Let me summarise the definition provided in the paper.

There are $N\in \mathbb{N}$ players, with $i$ denoting a generic player.

There is a finite set of states $\Theta$, with $\theta$ denoting a generic state.

A basic game $G$ consists of

  • for each player $i$, a finite set of actions $A_i$, where we write $A\equiv A_1\times A_2\times ... \times A_N$, and a utility function $u_i: A\times \Theta \rightarrow \mathbb{R}$.

  • a full support prior $\psi\in \Delta(\Theta)$.

An information structure $S$ consists of

  • for each player $i$, a finite set of signals $T_i$, where we write $T\equiv T_1\times T_2\times ... \times T_N$.

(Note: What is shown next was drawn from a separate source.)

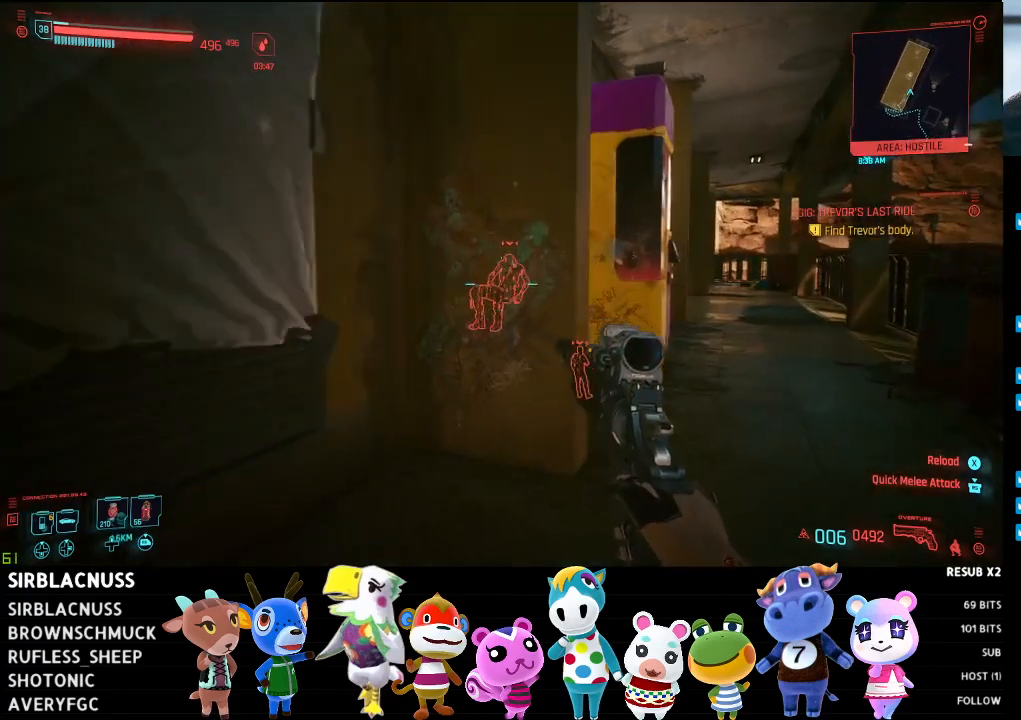
{"buttons": [], "left_stick": "up-right", "right_stick": "center", "events": [[217, "right_stick", "center"]]}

  • a signal distribution $\pi: \Theta \rightarrow \Delta(T)$.

A decision rule of the incomplete information game $(G,S)$ is a mapping $$ \sigma: T\times \Theta\rightarrow \Delta(A) $$

One way to mechanically understand the notion of the decision rule is to view $\sigma$ as the strategy of an omniscient mediator who first observes the realization $\theta\in \Theta$ chosen according to $\psi$ and the realization $t\in T$ chosen according to $\pi(\cdot|\theta)$; and then picks a probability distribution from $\Delta(A)$, and privately announces to each player $i$, her lottery to play.

For players to have an incentive to follow the mediator's recommendation in this scenario, it would have to be the case that the recommended lottery was always preferred to any other lottery conditional on the signal $t_i$ that player $i$ had received.

This is reflected in the following "obedience" condition.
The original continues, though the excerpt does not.